■ What to work on ■
Reproduce the text of every record below, keeping each line word for word and in its original order.

=== Begin Enclosure ===

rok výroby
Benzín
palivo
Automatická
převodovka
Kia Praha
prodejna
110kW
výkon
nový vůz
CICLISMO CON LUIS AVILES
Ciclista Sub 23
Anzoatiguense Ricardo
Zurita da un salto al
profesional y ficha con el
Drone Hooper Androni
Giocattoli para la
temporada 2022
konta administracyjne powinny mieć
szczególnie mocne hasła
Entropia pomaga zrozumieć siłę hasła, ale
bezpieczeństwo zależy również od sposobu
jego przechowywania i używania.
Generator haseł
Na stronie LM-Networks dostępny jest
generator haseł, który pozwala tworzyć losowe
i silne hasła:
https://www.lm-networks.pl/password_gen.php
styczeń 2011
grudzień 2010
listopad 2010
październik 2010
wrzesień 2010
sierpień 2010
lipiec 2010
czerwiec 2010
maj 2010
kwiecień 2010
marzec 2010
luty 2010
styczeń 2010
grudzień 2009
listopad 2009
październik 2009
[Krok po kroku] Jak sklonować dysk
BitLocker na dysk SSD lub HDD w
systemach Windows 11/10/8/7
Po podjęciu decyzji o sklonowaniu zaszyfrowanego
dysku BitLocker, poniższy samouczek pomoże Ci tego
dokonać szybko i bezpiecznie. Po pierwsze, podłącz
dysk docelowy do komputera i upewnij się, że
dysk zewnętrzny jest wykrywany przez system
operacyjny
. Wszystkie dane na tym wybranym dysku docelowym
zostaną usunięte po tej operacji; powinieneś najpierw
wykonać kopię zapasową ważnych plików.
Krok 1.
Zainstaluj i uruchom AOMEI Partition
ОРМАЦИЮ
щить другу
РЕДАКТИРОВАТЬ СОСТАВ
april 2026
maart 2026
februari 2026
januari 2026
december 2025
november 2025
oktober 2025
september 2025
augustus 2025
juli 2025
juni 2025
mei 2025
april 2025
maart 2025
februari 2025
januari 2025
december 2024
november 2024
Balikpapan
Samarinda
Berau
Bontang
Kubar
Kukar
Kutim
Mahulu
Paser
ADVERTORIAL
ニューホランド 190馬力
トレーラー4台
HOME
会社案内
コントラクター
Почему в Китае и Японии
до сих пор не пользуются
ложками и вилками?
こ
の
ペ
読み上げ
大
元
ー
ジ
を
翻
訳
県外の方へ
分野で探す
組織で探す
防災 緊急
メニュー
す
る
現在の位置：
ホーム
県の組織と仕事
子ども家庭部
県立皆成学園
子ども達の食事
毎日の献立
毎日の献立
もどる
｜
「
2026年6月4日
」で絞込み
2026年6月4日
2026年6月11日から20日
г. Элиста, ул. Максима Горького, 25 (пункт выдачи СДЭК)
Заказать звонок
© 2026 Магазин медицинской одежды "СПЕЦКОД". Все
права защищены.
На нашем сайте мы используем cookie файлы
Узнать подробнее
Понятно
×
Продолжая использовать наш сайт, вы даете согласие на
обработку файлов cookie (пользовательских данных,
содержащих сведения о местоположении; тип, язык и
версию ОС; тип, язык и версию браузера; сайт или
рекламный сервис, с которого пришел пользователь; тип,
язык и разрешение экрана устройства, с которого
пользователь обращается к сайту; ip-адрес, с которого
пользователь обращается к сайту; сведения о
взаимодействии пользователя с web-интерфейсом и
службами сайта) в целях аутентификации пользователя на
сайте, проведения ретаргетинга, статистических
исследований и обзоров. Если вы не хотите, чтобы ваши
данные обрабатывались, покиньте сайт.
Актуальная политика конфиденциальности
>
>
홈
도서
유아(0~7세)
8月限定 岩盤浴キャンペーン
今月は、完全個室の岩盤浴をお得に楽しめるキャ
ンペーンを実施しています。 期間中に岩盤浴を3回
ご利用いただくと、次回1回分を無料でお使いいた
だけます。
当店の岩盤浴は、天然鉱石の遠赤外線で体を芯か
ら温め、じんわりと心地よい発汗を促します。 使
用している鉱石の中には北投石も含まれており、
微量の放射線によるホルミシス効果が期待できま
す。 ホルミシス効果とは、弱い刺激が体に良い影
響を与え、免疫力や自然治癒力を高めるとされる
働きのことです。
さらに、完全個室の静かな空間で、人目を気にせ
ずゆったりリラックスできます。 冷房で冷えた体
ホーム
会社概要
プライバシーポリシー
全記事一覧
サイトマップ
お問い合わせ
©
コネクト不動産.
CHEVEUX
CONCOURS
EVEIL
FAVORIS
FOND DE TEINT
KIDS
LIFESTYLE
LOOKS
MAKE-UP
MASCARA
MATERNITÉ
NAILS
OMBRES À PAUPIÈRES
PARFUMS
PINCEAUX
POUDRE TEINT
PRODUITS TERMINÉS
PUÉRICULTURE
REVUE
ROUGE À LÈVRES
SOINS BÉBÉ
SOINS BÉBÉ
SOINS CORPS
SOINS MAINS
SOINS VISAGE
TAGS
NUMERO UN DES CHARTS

=== End Enclosure ===

■ Answer below ■
rok výroby
Benzín
palivo
Automatická
převodovka
Kia Praha
prodejna
110kW
výkon
nový vůz
CICLISMO CON LUIS AVILES
Ciclista Sub 23
Anzoatiguense Ricardo
Zurita da un salto al
profesional y ficha con el
Drone Hooper Androni
Giocattoli para la
temporada 2022
konta administracyjne powinny mieć
szczególnie mocne hasła
Entropia pomaga zrozumieć siłę hasła, ale
bezpieczeństwo zależy również od sposobu
jego przechowywania i używania.
Generator haseł
Na stronie LM-Networks dostępny jest
generator haseł, który pozwala tworzyć losowe
i silne hasła:
https://www.lm-networks.pl/password_gen.php
styczeń 2011
grudzień 2010
listopad 2010
październik 2010
wrzesień 2010
sierpień 2010
lipiec 2010
czerwiec 2010
maj 2010
kwiecień 2010
marzec 2010
luty 2010
styczeń 2010
grudzień 2009
listopad 2009
październik 2009
[Krok po kroku] Jak sklonować dysk
BitLocker na dysk SSD lub HDD w
systemach Windows 11/10/8/7
Po podjęciu decyzji o sklonowaniu zaszyfrowanego
dysku BitLocker, poniższy samouczek pomoże Ci tego
dokonać szybko i bezpiecznie. Po pierwsze, podłącz
dysk docelowy do komputera i upewnij się, że
dysk zewnętrzny jest wykrywany przez system
operacyjny
. Wszystkie dane na tym wybranym dysku docelowym
zostaną usunięte po tej operacji; powinieneś najpierw
wykonać kopię zapasową ważnych plików.
Krok 1.
Zainstaluj i uruchom AOMEI Partition
ОРМАЦИЮ
щить другу
РЕДАКТИРОВАТЬ СОСТАВ
april 2026
maart 2026
februari 2026
januari 2026
december 2025
november 2025
oktober 2025
september 2025
augustus 2025
juli 2025
juni 2025
mei 2025
april 2025
maart 2025
februari 2025
januari 2025
december 2024
november 2024
Balikpapan
Samarinda
Berau
Bontang
Kubar
Kukar
Kutim
Mahulu
Paser
ADVERTORIAL
ニューホランド 190馬力
トレーラー4台
HOME
会社案内
コントラクター
Почему в Китае и Японии
до сих пор не пользуются
ложками и вилками?
こ
の
ペ
読み上げ
大
元
ー
ジ
を
翻
訳
県外の方へ
分野で探す
組織で探す
防災 緊急
メニュー
す
る
現在の位置：
ホーム
県の組織と仕事
子ども家庭部
県立皆成学園
子ども達の食事
毎日の献立
毎日の献立
もどる
｜
「
2026年6月4日
」で絞込み
2026年6月4日
2026年6月11日から20日
г. Элиста, ул. Максима Горького, 25 (пункт выдачи СДЭК)
Заказать звонок
© 2026 Магазин медицинской одежды "СПЕЦКОД". Все
права защищены.
На нашем сайте мы используем cookie файлы
Узнать подробнее
Понятно
×
Продолжая использовать наш сайт, вы даете согласие на
обработку файлов cookie (пользовательских данных,
содержащих сведения о местоположении; тип, язык и
версию ОС; тип, язык и версию браузера; сайт или
рекламный сервис, с которого пришел пользователь; тип,
язык и разрешение экрана устройства, с которого
пользователь обращается к сайту; ip-адрес, с которого
пользователь обращается к сайту; сведения о
взаимодействии пользователя с web-интерфейсом и
службами сайта) в целях аутентификации пользователя на
сайте, проведения ретаргетинга, статистических
исследований и обзоров. Если вы не хотите, чтобы ваши
данные обрабатывались, покиньте сайт.
Актуальная политика конфиденциальности
>
>
홈
도서
유아(0~7세)
8月限定 岩盤浴キャンペーン
今月は、完全個室の岩盤浴をお得に楽しめるキャ
ンペーンを実施しています。 期間中に岩盤浴を3回
ご利用いただくと、次回1回分を無料でお使いいた
だけます。
当店の岩盤浴は、天然鉱石の遠赤外線で体を芯か
ら温め、じんわりと心地よい発汗を促します。 使
用している鉱石の中には北投石も含まれており、
微量の放射線によるホルミシス効果が期待できま
す。 ホルミシス効果とは、弱い刺激が体に良い影
響を与え、免疫力や自然治癒力を高めるとされる
働きのことです。
さらに、完全個室の静かな空間で、人目を気にせ
ずゆったりリラックスできます。 冷房で冷えた体
ホーム
会社概要
プライバシーポリシー
全記事一覧
サイトマップ
お問い合わせ
©
コネクト不動産.
CHEVEUX
CONCOURS
EVEIL
FAVORIS
FOND DE TEINT
KIDS
LIFESTYLE
LOOKS
MAKE-UP
MASCARA
MATERNITÉ
NAILS
OMBRES À PAUPIÈRES
PARFUMS
PINCEAUX
POUDRE TEINT
PRODUITS TERMINÉS
PUÉRICULTURE
REVUE
ROUGE À LÈVRES
SOINS BÉBÉ
SOINS BÉBÉ
SOINS CORPS
SOINS MAINS
SOINS VISAGE
TAGS
NUMERO UN DES CHARTS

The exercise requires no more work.